Exercise prompt>
Copy out the Iraq news briefs below in full, word for word.

Text>
○ ○ ○ ○ ○ ○ ○

  • U.S.-led occupation troops should leave Iraq and be replaced by an international force charged with protecting the country, the president of Iraq's Governing Council said in an interview published Saturday. Ahmad Chalabi also told the London-based Arabic daily, Al-Hayat, that a United Nations resolution to send peacekeepers to Iraq would signal the end to his country's U.S.-led occupation.
  • President Bush used his weekly radio address Saturday to press other nations to help in Iraq.
  • U.S. forces in Iraq are holding 19 suspected members of the al Qaeda terrorist network, the American civilian administrator said Friday. The suspected al Qaeda members are among 248 non-Iraqi fighters being held by the Americans in Iraq, L. Paul Bremer said in a Pentagon news conference.

○ ○ ○ ○ ○ ○ ○

Excerpted data>

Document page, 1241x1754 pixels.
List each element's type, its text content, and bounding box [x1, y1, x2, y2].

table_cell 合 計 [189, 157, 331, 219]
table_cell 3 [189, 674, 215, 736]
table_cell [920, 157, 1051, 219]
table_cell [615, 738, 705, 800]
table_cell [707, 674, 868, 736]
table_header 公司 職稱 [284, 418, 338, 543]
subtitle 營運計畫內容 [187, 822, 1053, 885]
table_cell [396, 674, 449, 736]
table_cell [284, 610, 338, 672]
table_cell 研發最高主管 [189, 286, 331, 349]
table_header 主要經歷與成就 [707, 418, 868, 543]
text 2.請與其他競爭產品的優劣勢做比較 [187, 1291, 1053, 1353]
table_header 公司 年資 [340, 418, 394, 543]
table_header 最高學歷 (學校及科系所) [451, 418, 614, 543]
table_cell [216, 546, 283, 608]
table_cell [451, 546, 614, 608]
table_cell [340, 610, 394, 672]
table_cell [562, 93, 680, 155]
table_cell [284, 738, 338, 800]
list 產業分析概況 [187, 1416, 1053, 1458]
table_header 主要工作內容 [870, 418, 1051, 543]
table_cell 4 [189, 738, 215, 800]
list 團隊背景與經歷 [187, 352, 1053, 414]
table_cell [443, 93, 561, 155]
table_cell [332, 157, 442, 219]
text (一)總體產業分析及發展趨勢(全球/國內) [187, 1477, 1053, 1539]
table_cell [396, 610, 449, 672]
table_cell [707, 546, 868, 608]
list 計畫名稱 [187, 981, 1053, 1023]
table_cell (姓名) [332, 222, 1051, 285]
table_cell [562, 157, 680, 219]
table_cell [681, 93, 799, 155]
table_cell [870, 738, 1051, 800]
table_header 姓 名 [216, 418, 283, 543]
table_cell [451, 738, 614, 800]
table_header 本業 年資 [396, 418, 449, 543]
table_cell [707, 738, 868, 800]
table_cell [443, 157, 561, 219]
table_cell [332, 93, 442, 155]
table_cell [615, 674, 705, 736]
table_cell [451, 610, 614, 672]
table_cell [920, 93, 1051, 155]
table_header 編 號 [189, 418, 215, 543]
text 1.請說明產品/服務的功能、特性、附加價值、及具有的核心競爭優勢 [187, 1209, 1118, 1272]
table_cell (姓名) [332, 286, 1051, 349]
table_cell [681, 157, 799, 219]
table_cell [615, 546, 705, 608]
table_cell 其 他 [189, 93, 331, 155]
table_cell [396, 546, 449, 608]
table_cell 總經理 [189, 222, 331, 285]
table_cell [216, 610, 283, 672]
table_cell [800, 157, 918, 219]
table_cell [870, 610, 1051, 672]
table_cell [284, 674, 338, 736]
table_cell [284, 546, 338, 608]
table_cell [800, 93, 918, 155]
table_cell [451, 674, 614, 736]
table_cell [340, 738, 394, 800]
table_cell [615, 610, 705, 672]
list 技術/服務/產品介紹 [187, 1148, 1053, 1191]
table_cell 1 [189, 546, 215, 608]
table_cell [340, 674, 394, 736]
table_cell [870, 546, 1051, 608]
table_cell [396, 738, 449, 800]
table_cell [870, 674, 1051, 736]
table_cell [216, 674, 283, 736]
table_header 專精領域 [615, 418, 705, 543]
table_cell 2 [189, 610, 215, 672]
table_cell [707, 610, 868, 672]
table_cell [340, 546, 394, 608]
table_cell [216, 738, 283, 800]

○ ○ ○ ○ ○ ○ ○

Response>
  • U.S.-led occupation troops should leave Iraq and be replaced by an international force charged with protecting the country, the president of Iraq's Governing Council said in an interview published Saturday. Ahmad Chalabi also told the London-based Arabic daily, Al-Hayat, that a United Nations resolution to send peacekeepers to Iraq would signal the end to his country's U.S.-led occupation.
  • President Bush used his weekly radio address Saturday to press other nations to help in Iraq.
  • U.S. forces in Iraq are holding 19 suspected members of the al Qaeda terrorist network, the American civilian administrator said Friday. The suspected al Qaeda members are among 248 non-Iraqi fighters being held by the Americans in Iraq, L. Paul Bremer said in a Pentagon news conference.